U.S. Representative Lamar Smith would like to remind you that the Stop Online Piracy Act (SOPA) he helped architect is not dead yet. The House will continue marking up the proposed legislation in February, according to a press release. By the beginning of this week, the bill was considered by many to be as good as dead, given recent political developments, including a statement from the Obama Administration that condemned the more restrictive and controversial aspects of SOPA and related legislation.

The news comes a matter of hours before the start of what is expected to be a widespread, Web-based protest against the anti-piracy legislation. Yesterday, Wikipedia founder Jimmy Wales made headlines by announcing that the enormous, user-generated encyclopedia will go dark tomorrow in protest of SOPA, joining Reddit, Mozilla, BoingBoing, all of the Cheezburger sites and others.

Today, the list of companies and organizations participating in the anti-SOPA protests grew to include such key players in the technology community as O'Reilly Media and Google. Rather than blacking out its services entirely, the search giant will simply add a link to its homepage highlighting its opposition to SOPA. It's not quite as dramatic as what Wikipedia and Reddit are doing, but given Google's daily reach, the move is likely to have a significant impact nonetheless.

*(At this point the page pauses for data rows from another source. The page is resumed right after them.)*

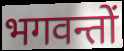
भगवन्तों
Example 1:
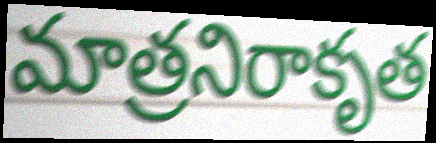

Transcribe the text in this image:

మాత్రనిరాకృత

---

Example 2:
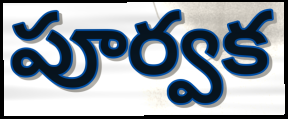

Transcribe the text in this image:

పూర్వక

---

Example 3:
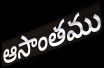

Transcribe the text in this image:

ఆసాంతము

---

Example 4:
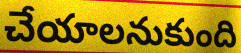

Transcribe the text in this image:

చేయాలనుకుంది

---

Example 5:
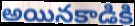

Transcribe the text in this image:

అయినకాడికి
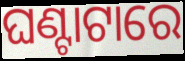
ଘଣ୍ଟାଟାରେ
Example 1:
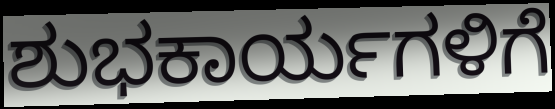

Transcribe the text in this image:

ಶುಭಕಾರ್ಯಗಳಿಗೆ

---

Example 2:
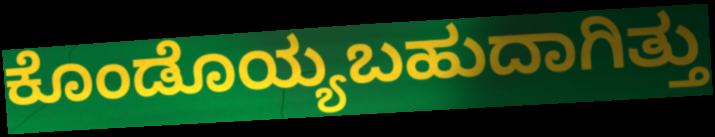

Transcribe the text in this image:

ಕೊಂಡೊಯ್ಯಬಹುದಾಗಿತ್ತು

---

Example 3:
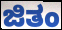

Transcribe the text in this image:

ಜಿತಂ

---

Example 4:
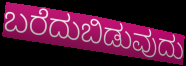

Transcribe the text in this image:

ಬರೆದುಬಿಡುವುದು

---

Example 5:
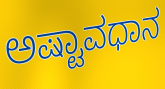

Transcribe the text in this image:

ಅಷ್ಟಾವಧಾನ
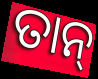
ତାନ୍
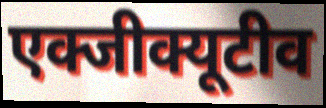
एक्जीक्यूटीव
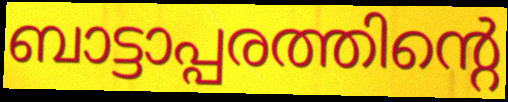
ബാട്ടാപ്പരത്തിന്റെ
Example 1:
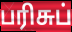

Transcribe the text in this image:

பரிசுப்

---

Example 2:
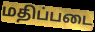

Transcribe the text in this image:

மதிப்படை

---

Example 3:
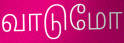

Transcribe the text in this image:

வாடுமோ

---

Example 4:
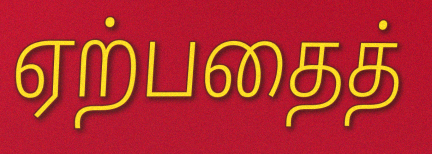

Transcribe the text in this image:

ஏற்பதைத்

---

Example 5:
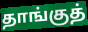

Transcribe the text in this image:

தாங்குத்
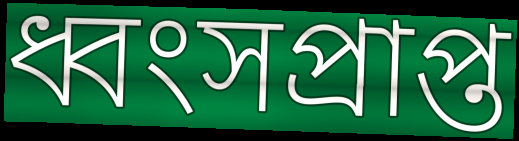
ধ্বংসপ্রাপ্ত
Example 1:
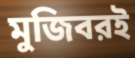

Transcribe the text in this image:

মুজিবরই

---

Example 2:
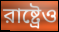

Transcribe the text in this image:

রাষ্ট্রেও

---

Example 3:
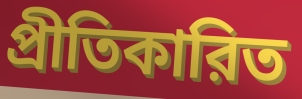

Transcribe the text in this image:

প্রীতিকারিত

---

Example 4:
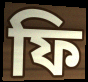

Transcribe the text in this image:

ফি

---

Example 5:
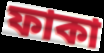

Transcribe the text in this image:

ফাকা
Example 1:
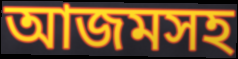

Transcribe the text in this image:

আজমসহ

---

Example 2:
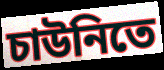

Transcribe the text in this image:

চাউনিতে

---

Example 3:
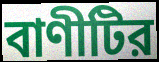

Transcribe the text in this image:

বাণীটির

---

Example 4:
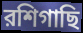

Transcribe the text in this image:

রশিগাছি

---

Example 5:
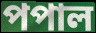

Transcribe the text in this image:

পপাল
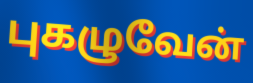
புகழுவேன்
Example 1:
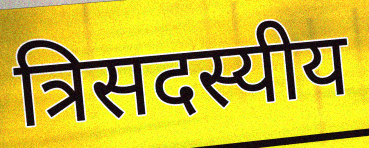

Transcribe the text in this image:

त्रिसदस्यीय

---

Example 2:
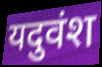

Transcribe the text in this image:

यदुवंश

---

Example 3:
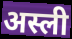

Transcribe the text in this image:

अस्ली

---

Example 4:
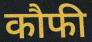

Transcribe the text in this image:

कौफी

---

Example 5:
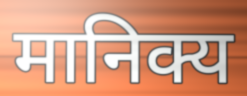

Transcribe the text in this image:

मानिक्य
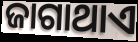
ଜାଗାଥାଏ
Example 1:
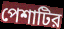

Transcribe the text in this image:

পেশাটির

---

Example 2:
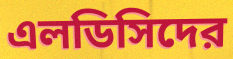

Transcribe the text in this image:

এলডিসিদের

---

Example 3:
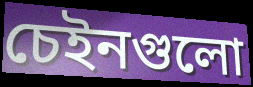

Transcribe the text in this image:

চেইনগুলো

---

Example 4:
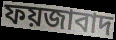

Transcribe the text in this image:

ফয়জাবাদ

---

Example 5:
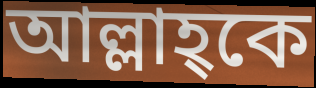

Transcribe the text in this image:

আল্লাহ্কে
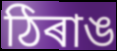
ঠিৰাঙ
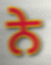
ਨੇ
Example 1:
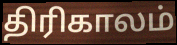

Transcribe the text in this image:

திரிகாலம்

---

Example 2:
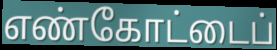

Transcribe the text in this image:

எண்கோட்டைப்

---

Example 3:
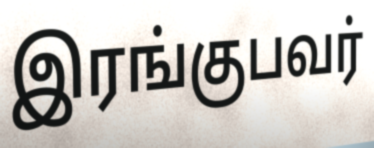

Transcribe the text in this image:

All of this is the culmination of weeks of anti-SOPA sentiment and demonstrations that have been brewing across the Internet. What started as a Reddit-fueled PR campaign against GoDaddy and other SOPA supporters has turned into a much larger scale digital demonstration.

The bill was weakened somewhat over the weekend when Smith announced that the controversial DNS blocking provision would be shelved pending further research. SOPA would still force search engines to censor results and give the government the power to cut off funds to allegedly infringing websites.

It's true that SOPA as it was originally drafted will not likely see the light of the day, but today's announcement reminded those on both sides of the debate that it's far from over.